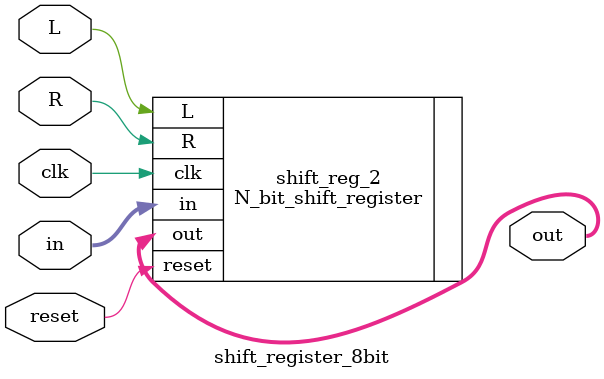
<source format=v>
`timescale 1ns / 1ps
module shift_register_8bit( in , clk , reset , R , L , out  );
	input [7:0] in ;
	input reset , R , L , clk ;
	output [7:0] out ;
	
	N_bit_shift_register shift_reg_2(.clk(clk),.in(in),.reset(reset),.R(R),.L(L),.out(out)) ;
	defparam shift_reg_2.N = 8 ;
endmodule

</source>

__________________________________________________

● **Assignment**:
Produce the entries again, word for word, without any of their pictures.

● **Written response**:
<source format=v>
`timescale 1ns / 1ps
module shift_register_8bit( in , clk , reset , R , L , out  );
	input [7:0] in ;
	input reset , R , L , clk ;
	output [7:0] out ;
	
	N_bit_shift_register shift_reg_2(.clk(clk),.in(in),.reset(reset),.R(R),.L(L),.out(out)) ;
	defparam shift_reg_2.N = 8 ;
endmodule

</source>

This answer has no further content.